ESPE Abstracts

Background: Hypobetalipoproteinemias (HBL) is a heterogeneous group of disorders characterized by reduced plasma levels of total cholesterol (TC), low density lipoprotein-cholesterol (LDL-C) and apolipoprotein B (ApoB). Familial hypobetalipoproteinemia (FHBL) is the most frequent monogenic form of HBL with a dominant mode of inheritance. It may be due to loss-of-function mutations in APOB or, less frequently, in other genes. Heterozygous patients are often asymptomatic, but the genetic mutation causes a defect of exportation of VLDL from the hepatocytes that remain stuck in the liver causing firstly steatosis and/or steatohepatitis and then, fibrosis and cirrhosis. In childhood, the diagnosis of FHBL is often underestimated and guidelines are still lacking.

Aims: The aim of the study is to describe the phenotypic features of a cohort of children and adolescents with a genetic confirmed FHBL attending our pediatric lipid clinic.

Methods: This is a monocentric, observational study collecting anamnestic, anthropometric, biochemical (lipid and glucose profile, liver function) and instrumental (liver ultrasound and elastographic profile) data in children and adolescents with a genetically confirmation of heterozygous FHBL.

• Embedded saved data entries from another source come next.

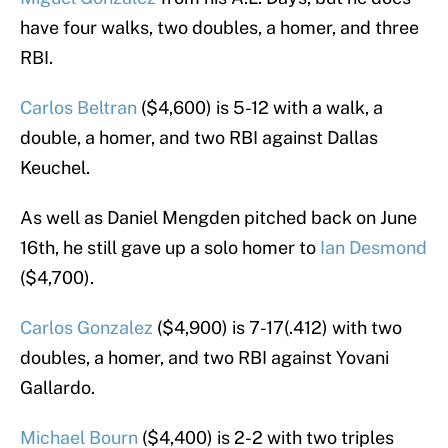
have four walks, two doubles, a homer, and three
RBI.
Carlos Beltran
($4,600) is 5-12 with a walk, a
double, a homer, and two RBI against Dallas
Keuchel.
As well as Daniel Mengden pitched back on June
16th, he still gave up a solo homer to
Ian Desmond
($4,700).
Carlos Gonzalez
($4,900) is 7-17(.412) with two
doubles, a homer, and two RBI against Yovani
Gallardo.
Michael Bourn
($4,400) is 2-2 with two triples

Results: 12 children and adolescence (4 females), aged 12.14 ± 1.80 years, were genetically diagnosed with heterozygous FHBL (9/12 carrying a mutation on ApoB gene, 2/12 on ANGPTL8 gene and one case with a mutation on MYLIP gene). At diagnosis, overweight and/or obesity were identified in 7/12 cases. Only one patient was fully asymptomatic. In all cases, lipid assessment was suggestive of FHBL (mean TC 80.41 ± 14.81 and LDL-C 31.54 ± 12.88 mg/dl) independently from BMI SDS (obese vs. normal-weight patients: p 0.62 and 0.39, respectively). In 6/12 patients, steatosis was graded from moderate to severe, mainly when accompanied by overweight and/or obesity (p 0.05). Moreover, transient elastography, an indirect surrogate of fibrosis, was more elevated in FHBL patients if overweight and/or obese (5.65 ± 0.71 vs. 4.60 ± 0.28, p 0.06).

Conclusion: Our data document an unexpectedly wide phenotype of FHBL in childhood and adolescence with a high percentage of overweight or obesity. Moreover, we document a frequent precocious hepatic involvement in FHBL children, especially if obese and overweight, with a potential rapid evolution in fibrosis. In conclusion, even if these preliminary data require the confirmation from sizable cohort, they support the need of a precocious diagnosis of FHBL in childhood that could let to early plan a personalized follow up. Overweight or obesity seem to be concurrent risk factors for a rapid progression of liver damage.